Nathan Timpano, who serves as the area head for art history in the Department of Art and Art History, said James “is a perfect example of UM seeking out desirable professors,” and that she is the only professor in their department who teaches art of the Caribbean, or African art.

“She is really filling a gap that had previously existed in our curriculum,” he said, adding that students often comment about how much they enjoy her classes. “Also, the fact that she is both a highly trained art historian and a skilled painter provides a dual perspective on the discipline that’s really unique.”

Rosie Gordon-Wallace, the founder of Diaspora Vibe Cultural Arts Incubator (DVCAI), an organization that works to cultivate and elevate Latin American and Caribbean artists’ work in the United States, said James’ insight about Caribbean art is invaluable. When she opened the National Art Gallery of The Bahamas in Nassau, Gordon-Wallace said James helped create a cultural springboard for Bahamian artists like Blue Curry, John Beadle, Heino Schmid and John Cox, who are internationally recognized today.

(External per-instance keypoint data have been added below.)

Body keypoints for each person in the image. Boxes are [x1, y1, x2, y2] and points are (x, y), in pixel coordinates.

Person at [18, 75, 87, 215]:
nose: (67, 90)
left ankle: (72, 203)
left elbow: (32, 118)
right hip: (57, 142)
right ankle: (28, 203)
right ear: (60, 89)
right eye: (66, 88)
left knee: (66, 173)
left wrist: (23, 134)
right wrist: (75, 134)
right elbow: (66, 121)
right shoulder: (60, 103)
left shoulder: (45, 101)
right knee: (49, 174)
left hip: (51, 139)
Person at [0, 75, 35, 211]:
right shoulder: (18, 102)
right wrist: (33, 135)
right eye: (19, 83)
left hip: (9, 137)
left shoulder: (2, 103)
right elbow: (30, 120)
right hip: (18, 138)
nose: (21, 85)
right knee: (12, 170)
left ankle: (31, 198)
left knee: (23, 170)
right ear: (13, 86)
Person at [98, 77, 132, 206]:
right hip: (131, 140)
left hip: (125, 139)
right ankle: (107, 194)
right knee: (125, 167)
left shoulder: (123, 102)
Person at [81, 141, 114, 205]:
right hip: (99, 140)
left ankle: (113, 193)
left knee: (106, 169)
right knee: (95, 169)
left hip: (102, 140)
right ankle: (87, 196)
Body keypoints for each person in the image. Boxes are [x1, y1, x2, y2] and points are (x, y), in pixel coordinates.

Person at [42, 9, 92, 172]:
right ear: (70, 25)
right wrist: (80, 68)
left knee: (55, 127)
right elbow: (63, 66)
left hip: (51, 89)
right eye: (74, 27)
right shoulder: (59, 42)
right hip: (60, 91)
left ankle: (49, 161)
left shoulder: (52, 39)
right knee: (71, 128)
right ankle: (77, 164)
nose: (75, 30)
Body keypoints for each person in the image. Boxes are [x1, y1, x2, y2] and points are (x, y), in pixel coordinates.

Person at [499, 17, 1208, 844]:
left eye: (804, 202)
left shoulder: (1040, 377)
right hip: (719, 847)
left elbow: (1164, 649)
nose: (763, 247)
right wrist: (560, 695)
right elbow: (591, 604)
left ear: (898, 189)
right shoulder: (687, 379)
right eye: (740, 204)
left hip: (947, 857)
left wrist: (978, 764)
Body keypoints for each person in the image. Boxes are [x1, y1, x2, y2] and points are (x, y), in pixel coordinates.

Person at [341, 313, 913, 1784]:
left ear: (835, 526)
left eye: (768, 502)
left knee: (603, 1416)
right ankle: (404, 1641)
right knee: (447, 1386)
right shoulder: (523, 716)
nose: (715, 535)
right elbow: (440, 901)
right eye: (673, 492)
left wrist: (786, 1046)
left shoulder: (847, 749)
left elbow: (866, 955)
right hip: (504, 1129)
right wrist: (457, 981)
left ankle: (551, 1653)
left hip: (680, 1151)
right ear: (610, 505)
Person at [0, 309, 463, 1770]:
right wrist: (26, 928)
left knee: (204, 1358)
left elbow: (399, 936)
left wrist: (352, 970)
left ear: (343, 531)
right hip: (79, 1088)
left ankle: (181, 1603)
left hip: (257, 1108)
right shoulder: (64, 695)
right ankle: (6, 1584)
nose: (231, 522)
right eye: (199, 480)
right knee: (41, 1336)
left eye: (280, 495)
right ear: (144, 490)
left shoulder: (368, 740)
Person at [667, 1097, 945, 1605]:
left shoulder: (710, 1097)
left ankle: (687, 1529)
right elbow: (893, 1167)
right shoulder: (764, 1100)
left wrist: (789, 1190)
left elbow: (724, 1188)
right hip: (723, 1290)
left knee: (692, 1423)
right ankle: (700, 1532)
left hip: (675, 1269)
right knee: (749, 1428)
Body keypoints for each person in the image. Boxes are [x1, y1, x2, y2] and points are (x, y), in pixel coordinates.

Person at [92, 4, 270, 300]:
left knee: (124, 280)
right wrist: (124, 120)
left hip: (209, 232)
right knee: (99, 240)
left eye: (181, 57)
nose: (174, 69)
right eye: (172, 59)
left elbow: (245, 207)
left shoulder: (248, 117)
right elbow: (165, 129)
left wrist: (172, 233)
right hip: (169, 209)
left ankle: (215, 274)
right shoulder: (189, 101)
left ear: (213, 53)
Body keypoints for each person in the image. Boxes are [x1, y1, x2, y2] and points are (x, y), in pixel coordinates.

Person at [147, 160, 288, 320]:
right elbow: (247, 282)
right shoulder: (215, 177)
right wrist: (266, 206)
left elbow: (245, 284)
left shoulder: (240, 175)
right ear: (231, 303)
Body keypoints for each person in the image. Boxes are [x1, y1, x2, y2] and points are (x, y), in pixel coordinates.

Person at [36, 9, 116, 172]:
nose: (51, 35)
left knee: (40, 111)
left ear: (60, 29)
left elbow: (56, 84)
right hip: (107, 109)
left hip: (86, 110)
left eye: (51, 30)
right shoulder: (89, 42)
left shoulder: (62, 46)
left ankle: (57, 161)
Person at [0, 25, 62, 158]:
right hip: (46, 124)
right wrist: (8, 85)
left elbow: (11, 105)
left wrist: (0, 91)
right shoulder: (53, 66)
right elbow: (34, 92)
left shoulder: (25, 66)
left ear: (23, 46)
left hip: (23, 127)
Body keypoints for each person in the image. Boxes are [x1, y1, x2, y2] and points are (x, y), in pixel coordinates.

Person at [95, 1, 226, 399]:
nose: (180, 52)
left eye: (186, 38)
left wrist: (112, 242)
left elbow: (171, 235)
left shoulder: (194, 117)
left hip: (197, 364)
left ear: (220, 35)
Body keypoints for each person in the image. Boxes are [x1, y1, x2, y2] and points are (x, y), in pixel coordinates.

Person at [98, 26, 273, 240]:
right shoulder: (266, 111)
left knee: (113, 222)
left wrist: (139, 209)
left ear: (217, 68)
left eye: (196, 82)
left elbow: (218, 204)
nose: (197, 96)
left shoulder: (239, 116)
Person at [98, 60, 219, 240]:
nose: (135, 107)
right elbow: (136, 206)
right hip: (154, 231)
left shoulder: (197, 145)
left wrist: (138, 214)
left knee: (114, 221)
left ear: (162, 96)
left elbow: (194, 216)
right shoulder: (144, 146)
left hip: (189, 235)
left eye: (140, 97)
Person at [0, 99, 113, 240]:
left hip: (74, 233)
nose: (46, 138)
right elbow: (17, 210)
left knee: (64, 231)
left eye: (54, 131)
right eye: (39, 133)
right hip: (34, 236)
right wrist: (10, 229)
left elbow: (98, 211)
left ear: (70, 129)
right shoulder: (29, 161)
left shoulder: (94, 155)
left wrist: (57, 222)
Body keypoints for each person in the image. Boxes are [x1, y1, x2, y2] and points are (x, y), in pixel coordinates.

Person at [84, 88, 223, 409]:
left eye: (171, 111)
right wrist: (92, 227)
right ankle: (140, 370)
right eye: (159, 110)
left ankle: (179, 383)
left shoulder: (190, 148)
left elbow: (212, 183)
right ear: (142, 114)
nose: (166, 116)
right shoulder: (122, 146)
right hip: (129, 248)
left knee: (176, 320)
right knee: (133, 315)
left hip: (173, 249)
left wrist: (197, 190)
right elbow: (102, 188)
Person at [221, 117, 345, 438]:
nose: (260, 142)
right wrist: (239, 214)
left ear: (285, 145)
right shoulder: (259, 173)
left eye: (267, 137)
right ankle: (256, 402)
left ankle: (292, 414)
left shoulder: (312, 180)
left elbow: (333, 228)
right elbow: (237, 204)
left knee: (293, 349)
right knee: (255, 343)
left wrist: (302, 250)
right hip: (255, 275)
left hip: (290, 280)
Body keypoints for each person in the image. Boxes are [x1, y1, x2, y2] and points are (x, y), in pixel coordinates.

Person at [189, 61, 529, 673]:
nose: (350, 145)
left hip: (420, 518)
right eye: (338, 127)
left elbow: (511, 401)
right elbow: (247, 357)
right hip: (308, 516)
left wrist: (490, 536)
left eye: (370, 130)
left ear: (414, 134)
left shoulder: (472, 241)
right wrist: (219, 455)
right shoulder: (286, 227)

“Erica has been at the helm of the maturation of contemporary Caribbean art in The Bahamas,” said Gordon-Wallace. “She is also rigorous in her knowledge of the Caribbean, and in placing that knowledge in the canon, as well as in the contemporary canon in America.”

Gordon-Wallace said James is writing an essay for an upcoming DVCAI exhibit that opens Nov. 16 at the Corcoran School of Art and Design in Washington, D.C. James is also opening a different contemporary Caribbean art exhibit at Miami’s Little Haiti Cultural Complex in December. In between, she is teaching classes on Cuban Art, African Art and Western Art, and hoping to get back to The Bahamas, so she can help the survivors of Hurricane Dorian in any way possible.

Although James is grateful her family was spared from Dorian, she is still concerned about the future of her country. She hopes the University of Miami continues its intensive research on climate change issues to find solutions to pressing problems such as medical health impacts and resilient building methods, among others. 

“I hope UM can be a nexus for the necessary conversations we need to have about, and actions we must take, on climate change," she said. “We are all facing the same battle.”